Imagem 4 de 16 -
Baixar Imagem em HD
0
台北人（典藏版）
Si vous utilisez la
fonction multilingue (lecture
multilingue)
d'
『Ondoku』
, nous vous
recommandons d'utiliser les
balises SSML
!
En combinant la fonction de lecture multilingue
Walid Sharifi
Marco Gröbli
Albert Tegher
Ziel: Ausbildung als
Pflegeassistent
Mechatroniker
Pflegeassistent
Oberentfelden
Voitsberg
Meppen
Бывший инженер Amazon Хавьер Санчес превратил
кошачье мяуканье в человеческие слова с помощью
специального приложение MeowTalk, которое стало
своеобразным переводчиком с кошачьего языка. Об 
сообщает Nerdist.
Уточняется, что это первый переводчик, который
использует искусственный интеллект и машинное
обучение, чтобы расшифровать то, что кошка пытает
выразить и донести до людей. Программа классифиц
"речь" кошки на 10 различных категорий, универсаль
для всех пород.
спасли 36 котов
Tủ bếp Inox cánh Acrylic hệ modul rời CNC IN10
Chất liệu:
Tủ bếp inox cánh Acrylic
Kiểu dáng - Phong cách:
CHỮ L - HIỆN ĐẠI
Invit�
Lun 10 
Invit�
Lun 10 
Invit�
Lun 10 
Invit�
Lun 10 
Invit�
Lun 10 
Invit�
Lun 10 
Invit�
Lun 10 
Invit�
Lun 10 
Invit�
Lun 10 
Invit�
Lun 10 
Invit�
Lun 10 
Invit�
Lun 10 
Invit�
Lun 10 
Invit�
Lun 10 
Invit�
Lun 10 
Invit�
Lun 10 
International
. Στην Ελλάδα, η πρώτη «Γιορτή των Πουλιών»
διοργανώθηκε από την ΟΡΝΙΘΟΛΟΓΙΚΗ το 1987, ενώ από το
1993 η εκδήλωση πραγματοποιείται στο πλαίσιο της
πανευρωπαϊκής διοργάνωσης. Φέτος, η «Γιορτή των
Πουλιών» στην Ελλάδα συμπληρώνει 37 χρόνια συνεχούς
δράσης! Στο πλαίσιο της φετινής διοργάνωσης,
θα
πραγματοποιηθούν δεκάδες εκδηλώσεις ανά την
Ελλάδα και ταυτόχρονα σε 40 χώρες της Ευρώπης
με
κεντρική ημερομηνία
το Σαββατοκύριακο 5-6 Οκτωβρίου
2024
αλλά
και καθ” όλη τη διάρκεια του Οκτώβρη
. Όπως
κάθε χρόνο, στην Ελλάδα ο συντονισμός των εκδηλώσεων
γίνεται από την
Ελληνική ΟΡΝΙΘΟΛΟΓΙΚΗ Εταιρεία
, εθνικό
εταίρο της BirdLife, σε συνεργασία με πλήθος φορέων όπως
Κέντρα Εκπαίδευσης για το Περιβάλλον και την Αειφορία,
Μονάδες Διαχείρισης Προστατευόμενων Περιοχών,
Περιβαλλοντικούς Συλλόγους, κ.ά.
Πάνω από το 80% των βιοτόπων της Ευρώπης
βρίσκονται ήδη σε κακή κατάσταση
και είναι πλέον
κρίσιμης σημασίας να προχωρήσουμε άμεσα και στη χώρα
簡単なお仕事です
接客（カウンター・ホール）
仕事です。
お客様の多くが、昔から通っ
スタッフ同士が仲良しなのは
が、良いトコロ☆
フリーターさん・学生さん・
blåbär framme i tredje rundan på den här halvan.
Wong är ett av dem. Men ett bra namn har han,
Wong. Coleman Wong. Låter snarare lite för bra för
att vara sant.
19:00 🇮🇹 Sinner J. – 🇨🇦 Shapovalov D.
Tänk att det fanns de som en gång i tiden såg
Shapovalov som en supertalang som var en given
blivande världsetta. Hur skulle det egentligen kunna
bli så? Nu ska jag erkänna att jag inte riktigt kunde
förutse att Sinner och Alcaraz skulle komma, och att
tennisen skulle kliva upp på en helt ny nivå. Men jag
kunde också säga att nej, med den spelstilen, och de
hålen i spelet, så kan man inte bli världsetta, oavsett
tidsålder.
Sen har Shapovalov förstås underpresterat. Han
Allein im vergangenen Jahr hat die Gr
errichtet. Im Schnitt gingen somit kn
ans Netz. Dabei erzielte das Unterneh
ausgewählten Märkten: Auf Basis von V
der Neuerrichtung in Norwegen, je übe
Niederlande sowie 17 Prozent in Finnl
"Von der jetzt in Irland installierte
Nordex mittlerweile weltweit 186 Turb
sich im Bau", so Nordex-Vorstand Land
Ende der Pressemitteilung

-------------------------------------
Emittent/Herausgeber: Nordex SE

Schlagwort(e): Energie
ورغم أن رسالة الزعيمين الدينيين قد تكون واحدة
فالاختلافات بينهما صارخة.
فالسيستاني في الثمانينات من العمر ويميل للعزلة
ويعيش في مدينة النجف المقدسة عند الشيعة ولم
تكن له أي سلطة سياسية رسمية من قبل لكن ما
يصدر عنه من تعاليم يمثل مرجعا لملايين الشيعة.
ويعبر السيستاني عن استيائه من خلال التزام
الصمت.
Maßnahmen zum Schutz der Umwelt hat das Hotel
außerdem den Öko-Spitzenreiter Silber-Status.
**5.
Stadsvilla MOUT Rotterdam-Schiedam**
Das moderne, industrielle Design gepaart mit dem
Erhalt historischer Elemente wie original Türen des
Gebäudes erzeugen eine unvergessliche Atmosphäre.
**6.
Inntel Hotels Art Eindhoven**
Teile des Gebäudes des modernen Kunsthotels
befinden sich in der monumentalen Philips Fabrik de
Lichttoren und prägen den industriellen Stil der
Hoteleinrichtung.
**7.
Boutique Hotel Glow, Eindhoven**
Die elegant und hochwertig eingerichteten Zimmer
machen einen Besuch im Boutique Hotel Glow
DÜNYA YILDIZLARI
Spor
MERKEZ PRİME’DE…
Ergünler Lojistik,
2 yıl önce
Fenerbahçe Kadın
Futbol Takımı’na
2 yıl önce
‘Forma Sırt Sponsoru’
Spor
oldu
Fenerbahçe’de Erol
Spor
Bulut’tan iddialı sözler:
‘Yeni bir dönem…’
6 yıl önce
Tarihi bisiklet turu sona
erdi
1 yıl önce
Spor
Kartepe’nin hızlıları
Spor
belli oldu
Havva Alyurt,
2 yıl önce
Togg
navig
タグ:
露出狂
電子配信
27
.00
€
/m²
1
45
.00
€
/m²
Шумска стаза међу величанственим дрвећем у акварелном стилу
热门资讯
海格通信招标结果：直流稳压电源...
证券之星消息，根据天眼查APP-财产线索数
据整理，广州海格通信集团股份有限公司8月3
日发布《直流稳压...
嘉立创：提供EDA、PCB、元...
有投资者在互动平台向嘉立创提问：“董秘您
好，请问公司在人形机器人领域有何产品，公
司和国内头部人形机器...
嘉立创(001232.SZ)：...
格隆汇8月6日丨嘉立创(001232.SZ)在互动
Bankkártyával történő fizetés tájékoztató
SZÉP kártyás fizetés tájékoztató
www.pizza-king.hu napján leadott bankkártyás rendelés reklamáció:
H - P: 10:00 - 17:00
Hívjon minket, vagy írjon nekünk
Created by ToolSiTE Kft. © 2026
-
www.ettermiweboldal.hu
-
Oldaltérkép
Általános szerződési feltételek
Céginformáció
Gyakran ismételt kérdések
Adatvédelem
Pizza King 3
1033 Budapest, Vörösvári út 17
*****
TASK INSTRUCTIONS:
Search the entries above for "Wong". Return every line that has it.

EXERCISE RESPONSE:
Wong är ett av dem. Men ett bra namn har han,
Wong. Coleman Wong. Låter snarare lite för bra för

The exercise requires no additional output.